Shenhua Watermark coal mine
- Location: Breeza, New South Wales, Australia; 31°15′00″S 150°28′00″E﻿ / ﻿31.25000°S 150.46667°E;
- Products: Coal
- Company: Shenhua Group

= Shenhua Watermark coal mine =

Proposed coal mine in New South Wales

The Shenhua Watermark coal mine was a proposed coal mine in the Liverpool Plains of New South Wales, Australia.

The project was to be located approximately 25 km south-east of the town of Gunnedah, near the village of Breeza and carried out by state-owned Chinese mining company Shenhua Group. Coal is to be shipped through the port of Newcastle.

The project was controversial because of the location in the Liverpool Plains, a primary agricultural region of Australia. It is named after the nearby Mount Watermark.

==Project==
The project initially commenced in 2008 with the granting of an exploration licence, at the cost of A$300 million.
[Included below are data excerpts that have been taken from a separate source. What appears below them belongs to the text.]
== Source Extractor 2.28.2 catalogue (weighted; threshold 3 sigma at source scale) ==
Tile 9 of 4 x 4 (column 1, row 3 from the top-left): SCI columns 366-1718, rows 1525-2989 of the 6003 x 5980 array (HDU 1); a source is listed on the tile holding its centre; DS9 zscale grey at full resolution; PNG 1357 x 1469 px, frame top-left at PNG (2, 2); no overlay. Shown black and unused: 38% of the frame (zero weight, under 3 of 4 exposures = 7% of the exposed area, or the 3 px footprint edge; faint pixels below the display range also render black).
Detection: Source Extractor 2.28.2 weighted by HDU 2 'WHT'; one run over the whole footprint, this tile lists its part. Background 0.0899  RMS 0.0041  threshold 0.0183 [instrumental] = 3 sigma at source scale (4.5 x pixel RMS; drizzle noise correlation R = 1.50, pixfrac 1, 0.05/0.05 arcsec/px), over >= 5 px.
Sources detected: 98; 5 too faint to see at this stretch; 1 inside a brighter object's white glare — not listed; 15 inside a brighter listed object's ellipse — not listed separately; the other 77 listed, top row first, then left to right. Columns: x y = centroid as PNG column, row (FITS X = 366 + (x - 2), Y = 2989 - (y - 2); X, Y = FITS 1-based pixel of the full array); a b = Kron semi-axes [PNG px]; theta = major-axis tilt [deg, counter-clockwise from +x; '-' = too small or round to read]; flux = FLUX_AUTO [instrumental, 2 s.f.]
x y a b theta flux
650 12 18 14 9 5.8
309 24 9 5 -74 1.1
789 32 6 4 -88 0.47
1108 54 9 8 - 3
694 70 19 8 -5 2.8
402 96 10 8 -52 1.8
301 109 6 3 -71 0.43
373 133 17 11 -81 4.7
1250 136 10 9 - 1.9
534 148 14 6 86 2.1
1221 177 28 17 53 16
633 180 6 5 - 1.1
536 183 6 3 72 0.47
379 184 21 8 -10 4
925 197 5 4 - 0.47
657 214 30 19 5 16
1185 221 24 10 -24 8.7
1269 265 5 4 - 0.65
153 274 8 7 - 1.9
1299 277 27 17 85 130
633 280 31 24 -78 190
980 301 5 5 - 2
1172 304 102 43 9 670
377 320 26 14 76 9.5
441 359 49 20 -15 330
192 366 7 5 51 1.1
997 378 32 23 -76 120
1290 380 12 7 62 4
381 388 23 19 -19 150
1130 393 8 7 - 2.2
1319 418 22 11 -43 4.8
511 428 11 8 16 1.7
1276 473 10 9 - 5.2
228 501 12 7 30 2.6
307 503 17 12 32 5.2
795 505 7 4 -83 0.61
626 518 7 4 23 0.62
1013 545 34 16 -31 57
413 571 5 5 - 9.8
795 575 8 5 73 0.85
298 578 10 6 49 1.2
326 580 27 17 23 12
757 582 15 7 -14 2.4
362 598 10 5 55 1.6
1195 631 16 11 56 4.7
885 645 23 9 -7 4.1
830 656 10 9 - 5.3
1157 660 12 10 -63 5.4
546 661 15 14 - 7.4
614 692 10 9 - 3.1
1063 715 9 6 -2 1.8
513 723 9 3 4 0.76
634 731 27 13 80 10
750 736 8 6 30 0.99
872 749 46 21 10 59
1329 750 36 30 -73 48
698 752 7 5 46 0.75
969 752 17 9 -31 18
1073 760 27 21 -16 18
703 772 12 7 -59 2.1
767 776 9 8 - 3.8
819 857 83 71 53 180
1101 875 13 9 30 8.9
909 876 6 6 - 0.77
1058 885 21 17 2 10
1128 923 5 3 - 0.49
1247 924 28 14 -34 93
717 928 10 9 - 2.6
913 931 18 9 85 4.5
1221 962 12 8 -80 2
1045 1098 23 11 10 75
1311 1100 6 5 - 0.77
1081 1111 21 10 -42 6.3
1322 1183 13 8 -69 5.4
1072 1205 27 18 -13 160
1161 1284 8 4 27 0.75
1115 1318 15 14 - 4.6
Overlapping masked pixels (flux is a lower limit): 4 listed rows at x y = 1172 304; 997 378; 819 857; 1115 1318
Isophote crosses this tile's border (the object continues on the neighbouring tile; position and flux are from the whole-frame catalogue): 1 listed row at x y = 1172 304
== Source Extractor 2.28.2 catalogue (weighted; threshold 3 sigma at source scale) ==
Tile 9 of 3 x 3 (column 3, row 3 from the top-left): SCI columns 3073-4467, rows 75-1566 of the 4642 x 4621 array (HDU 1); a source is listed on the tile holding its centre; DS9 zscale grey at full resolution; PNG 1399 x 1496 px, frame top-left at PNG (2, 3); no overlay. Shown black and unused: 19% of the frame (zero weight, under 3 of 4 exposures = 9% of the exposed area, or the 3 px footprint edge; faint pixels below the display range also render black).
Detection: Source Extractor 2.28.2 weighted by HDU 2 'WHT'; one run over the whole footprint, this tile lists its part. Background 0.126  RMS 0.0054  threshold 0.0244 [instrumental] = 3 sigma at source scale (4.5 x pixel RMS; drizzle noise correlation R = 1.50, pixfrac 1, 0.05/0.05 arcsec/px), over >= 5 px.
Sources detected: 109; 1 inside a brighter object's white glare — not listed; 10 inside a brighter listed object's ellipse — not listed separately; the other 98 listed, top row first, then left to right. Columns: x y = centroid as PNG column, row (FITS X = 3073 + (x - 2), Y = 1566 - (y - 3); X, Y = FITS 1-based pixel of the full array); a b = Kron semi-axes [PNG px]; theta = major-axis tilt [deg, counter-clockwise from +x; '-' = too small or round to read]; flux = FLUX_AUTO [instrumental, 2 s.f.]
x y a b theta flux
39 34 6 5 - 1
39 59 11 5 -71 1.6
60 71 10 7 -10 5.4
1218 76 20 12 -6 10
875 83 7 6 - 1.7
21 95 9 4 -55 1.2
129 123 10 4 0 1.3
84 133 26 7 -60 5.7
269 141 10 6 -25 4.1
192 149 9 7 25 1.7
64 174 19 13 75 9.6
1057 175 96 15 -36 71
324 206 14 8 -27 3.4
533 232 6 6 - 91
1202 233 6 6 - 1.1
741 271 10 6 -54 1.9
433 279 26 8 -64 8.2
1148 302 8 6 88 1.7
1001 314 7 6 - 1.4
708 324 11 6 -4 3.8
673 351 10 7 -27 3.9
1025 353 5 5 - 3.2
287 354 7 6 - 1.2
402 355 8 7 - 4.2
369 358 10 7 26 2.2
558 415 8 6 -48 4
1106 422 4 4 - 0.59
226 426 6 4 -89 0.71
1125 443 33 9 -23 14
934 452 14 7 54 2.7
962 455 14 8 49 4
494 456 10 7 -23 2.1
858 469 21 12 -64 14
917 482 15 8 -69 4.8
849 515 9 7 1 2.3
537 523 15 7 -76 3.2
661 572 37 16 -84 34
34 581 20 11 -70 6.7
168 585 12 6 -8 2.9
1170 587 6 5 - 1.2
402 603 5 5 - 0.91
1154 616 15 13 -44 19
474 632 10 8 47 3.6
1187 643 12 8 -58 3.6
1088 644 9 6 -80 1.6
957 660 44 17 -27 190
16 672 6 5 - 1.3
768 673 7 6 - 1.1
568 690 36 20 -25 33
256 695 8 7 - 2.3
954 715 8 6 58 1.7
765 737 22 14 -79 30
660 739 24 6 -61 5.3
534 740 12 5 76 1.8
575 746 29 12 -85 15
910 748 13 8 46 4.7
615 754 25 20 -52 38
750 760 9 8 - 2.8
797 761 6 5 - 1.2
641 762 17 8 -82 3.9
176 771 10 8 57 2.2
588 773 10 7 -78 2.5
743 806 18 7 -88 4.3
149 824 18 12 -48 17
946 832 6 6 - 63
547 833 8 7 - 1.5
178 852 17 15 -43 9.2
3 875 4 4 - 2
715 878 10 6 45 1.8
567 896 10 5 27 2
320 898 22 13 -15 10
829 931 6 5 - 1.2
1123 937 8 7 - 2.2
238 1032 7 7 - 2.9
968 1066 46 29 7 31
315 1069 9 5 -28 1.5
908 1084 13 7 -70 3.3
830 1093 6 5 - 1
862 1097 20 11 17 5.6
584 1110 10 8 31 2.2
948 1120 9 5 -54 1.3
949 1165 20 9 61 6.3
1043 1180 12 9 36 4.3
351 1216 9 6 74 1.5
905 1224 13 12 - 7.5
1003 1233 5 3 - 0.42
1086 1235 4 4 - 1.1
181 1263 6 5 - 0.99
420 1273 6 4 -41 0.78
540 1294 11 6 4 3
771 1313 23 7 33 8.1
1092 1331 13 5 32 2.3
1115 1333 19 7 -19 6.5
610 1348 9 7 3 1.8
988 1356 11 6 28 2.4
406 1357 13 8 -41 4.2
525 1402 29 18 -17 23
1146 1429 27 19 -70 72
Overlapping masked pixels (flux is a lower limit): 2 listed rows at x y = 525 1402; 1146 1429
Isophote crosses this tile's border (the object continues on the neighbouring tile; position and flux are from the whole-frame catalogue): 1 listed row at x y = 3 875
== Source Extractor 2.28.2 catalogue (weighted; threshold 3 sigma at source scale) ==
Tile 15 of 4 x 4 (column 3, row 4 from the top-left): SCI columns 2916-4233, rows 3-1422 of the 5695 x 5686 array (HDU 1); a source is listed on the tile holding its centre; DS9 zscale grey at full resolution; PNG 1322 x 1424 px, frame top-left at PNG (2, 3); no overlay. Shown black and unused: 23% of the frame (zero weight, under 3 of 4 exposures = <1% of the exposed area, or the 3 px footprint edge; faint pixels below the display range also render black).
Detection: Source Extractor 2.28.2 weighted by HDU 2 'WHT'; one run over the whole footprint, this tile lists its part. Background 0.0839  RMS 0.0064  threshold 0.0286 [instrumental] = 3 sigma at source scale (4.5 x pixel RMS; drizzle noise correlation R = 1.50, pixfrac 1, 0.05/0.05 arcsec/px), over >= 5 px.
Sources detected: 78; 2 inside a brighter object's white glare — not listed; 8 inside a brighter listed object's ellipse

The project, valued at A$1 billion, once operational, was expected to extract 10 million tonnes of coal per year and have a 30-year live span. It was controversial because of its location, the Liverpool Plains, often described as the food bowl of Australia. It was to have covered 35 square kilometres and consist of three large extraction pits.

The project was conditionally approved by Federal Environmental Minister Greg Hunt but this approval was severely criticised by Federal Agriculture Minister Barnaby Joyce who was also the local MP for the area. Former Australian Prime Minister Tony Abbott pointed out that the mine is not located on fertile soil but rather on hill country.

In April 2021, the project ended when the New South Wales Government and the China Shenhua Energy Company Limited reached a $100 million agreement in which Shenhua withdrew its mining lease application and surrendered its development consent for the Shenhua Watermark Coal project.